Every day, European astronaut Thomas Pesquet sends out incredible pictures of Earth from orbit. City lights and nature's lights alike shine in his photos, here are some of his best shots from the past week alone.
Shown above, Paris appears below the International Space Station, nestled between two Soyuz spacecraft that are used to ferry astronauts to and from the orbiting complex. Pesquet is the 10th French astronaut to fly in space. This is his first space mission; he also has done some extreme exploration on the Earth for astronaut training, including in a cave network in Sardinia, Italy, and underwater as part of NASA's NEEMO (NASA Extreme Environment Mission Operations) work.
Pesquet can speak several languages, including English, French and Russian. Most of his tweets are sent twice, in both English and French.
Weird Features on Earth
It isn't too clear what Pesquet is photographing or where in this picture, but what we do know about astronaut photography is it's extremely important. While it's true that we enjoy astronaut images from the International Space Station, these images are also used by scientists to look at different things on the Earth. Over the years, astronaut photography has been used for things as diverse as climate change, disaster monitoring and even launch viewing.
A NASA press release from last year points out that astronauts in fact helped fuel the climate change movement. When the Apollo 8 astronauts sent back pictures in 1968 of the Earth as a fragile blue ball in space, it wasn't long before the first Earth Day happened (1970). Between astronauts and satellites, scientists can monitor changes on the Earth such as lakes drying up or deserts spreading.
Into the Dragon's Eye
This incredible shot of Hawaii's Mauna Loa shows streaks on its slopes from lava and from snow, according to Pesquet. From time to time, astronauts have caught volcanoes erupting from their perch on the space station, which provides a great view for scientists looking to make better predictions to help people. Past European Space Agency astronaut Alexander Gerst was in fact a volcanologist, a pretty rare specialty even among astronauts.

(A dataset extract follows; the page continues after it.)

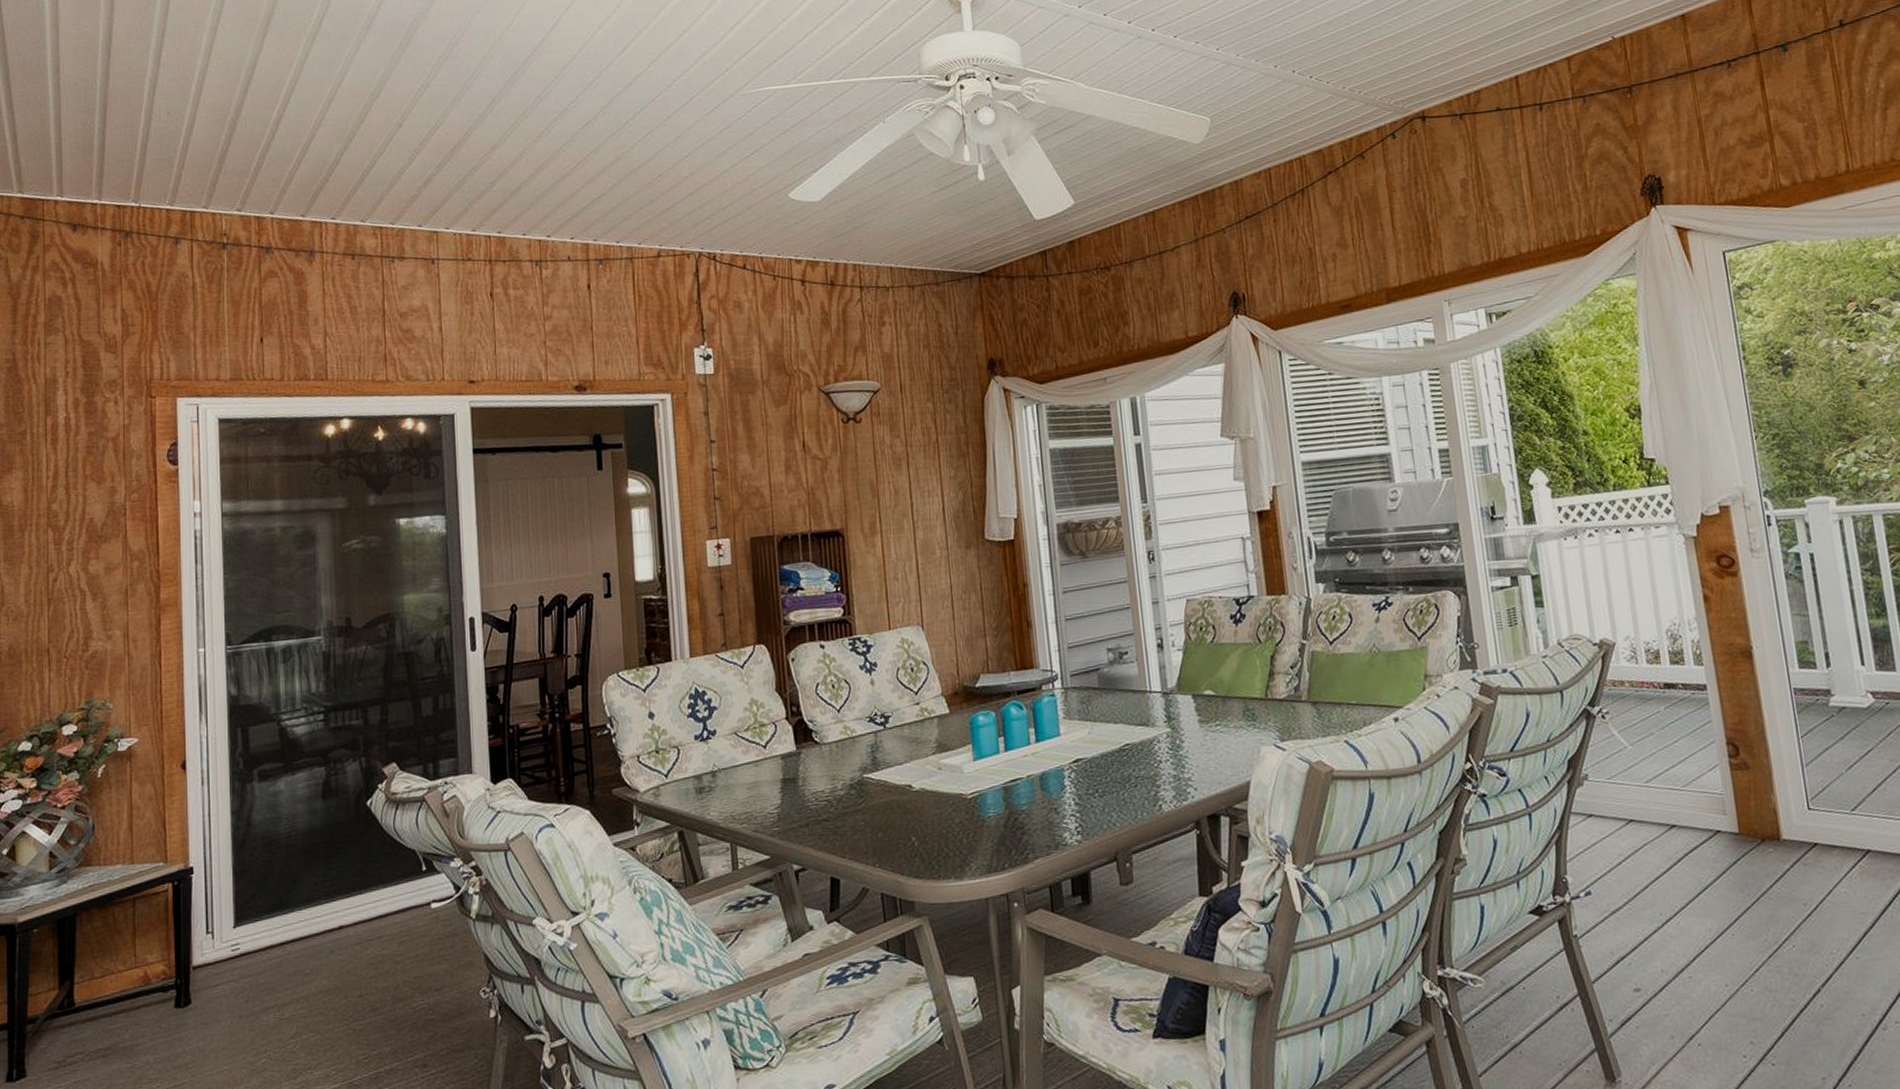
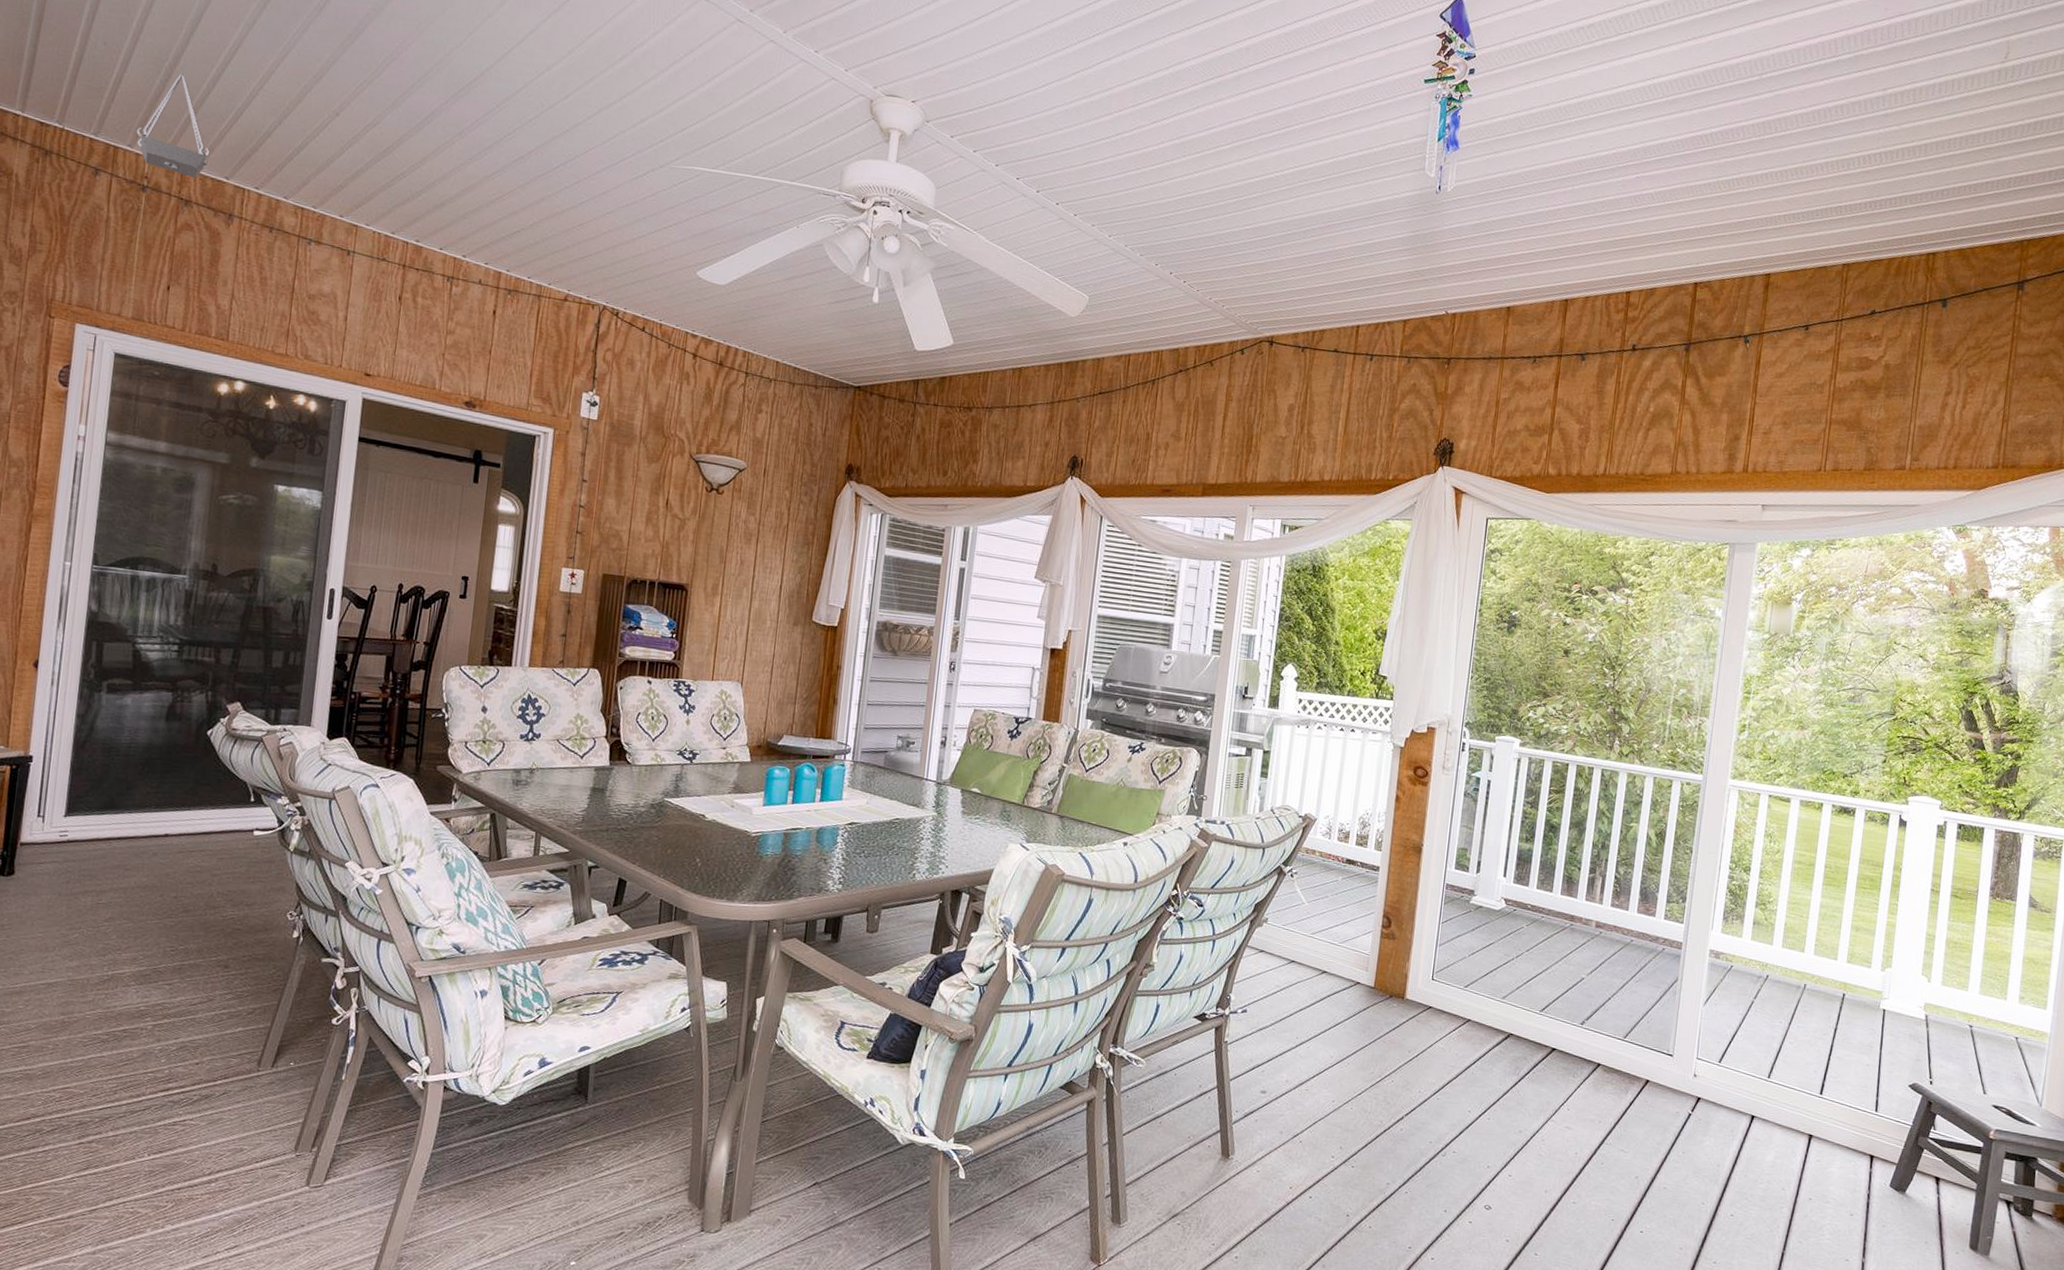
hanging planter: none [209,123,283,224] -> present [136,73,210,179]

Another European astronaut, Tim Peake, actually saw a volcano in action during his time in orbit last year. Peake recorded ash streams coming from a volcano that he identified as being in Eastern Russia; sources on the Internet later said it was Klyuchevskaya volcano, the tallest active volcano in the world.
Pesquet put a plea for addressing climate change in this tweet showing a gorgeous glacier: "So much snow it looks like cream! Let's tackle climate change and safeguard nature's balance." The European Space Agency and NASA both monitor climate change using satellites that track many different factors, such as precipitation, wind and solar radiation.
Funny enough, research on other planets can also help us better understand climate change on Earth. One of the more famous examples is Venus, where a runaway greenhouse effect is happening underneath the cloud banks, causing an oven-like surface that bakes unprotected spacecraft in moments. While Earth is not quite that extreme, it does help us understand the greenhouse effect, and how it can alter with cloud cover.
Great Barrier Reef
Shining like some sort of ocean spine, Australia's Great Barrier Reef shows off its aquamarine colors. "Another natural jewel that we must protect," Pesquet said in his accompanying tweet. In late 2016, NASA in fact did a study of its own at this reef as part of the COral Reef Airborne Laboratory (CORAL). While there is a touristic incentive to make sure the reef is healthy, there also are concerns about the environment there and at other reefs.
NASA points out that coral reefs worldwide are degrading because of human activities, and climate change more generally. Now scientists are on an urgent mission to make their data more unified and more accessible, before the reefs die out completely.
Pesquet managed to get some incredible detail of a small Bahamas island -- specifically, a private airstrip. "Not too shabby," Pesquet tweeted. "Uncanny detail picked up thanks to the 1150mm lens." It also shows the amount of training that Pesquet (and other astronauts) receive to get these incredible photos of the Earth.
Astronaut photography on the space station is enhanced thanks to a facility known as the , which features 360-degree windows facing Earth. Astronauts use it to keep an eye on approaching spacecraft, to take pictures of Earth below, and if time allows, to relax and just enjoy the view.